The recent model is also apparently twice as better as the company's image captioning model it's been using since 2015.
Why this is interesting
Microsoft's app for blind and visually impaired people, Seeing AI, has already launched the new AI system. Seeing AI assists the blind and visually impaired by narrating the world around them. This is just one clear example of just how useful and important this new AI system proves.
Moving further down the line, the system will also be available in PowerPoint for the web, Windows, and Mac, turning presentations into mind-blowing experiences, most likely.
"[Image captioning] is one of the hardest problems in AI," said Eric Boyd, CVP of Azure AI, in an interview with Engadget. "It represents not only understanding the objects in a scene, but how they’re interacting, and how to describe them."

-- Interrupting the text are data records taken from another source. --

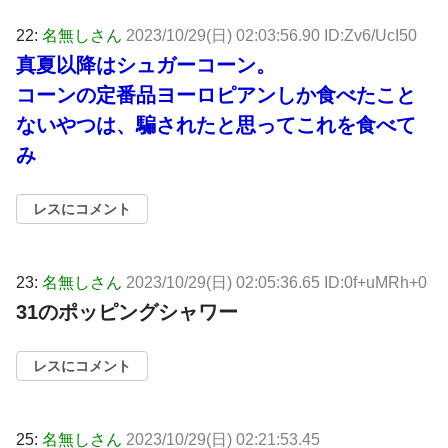
22:
名無しさん
2023/10/29(日) 02:03:56.90 ID:Zv6/UcI50
真夏以降はシュガーコーン。
コーンの定番品ヨーロピアンしか食べたこと
ないやつは、騙されたと思ってこれを食べて
み
レスにコメント
23:
名無しさん
2023/10/29(日) 02:05:36.65 ID:0f+uMRh+0
31のポッピングシャワー
レスにコメント
25:
名無しさん
2023/10/29(日) 02:21:53.45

Now, visually impaired and blind people can navigate the internet and the world around them with much more ease.
What truly stands out about Microsoft's work is how quickly it's been made available to the outside world. Xuedong Huang, CTO of Azure AI cognitive services, played a big part in this, as he understood just how integral this tech could be for many people.
Huang's team trained the AI model with images that had specific word tags, which provided a visual language to the system—something hard to come by, generally. As per Huang's statement in a Microsoft blog post, "This visual vocabulary pre-training essentially is the education needed to train the system; we are trying to educate this motor memory."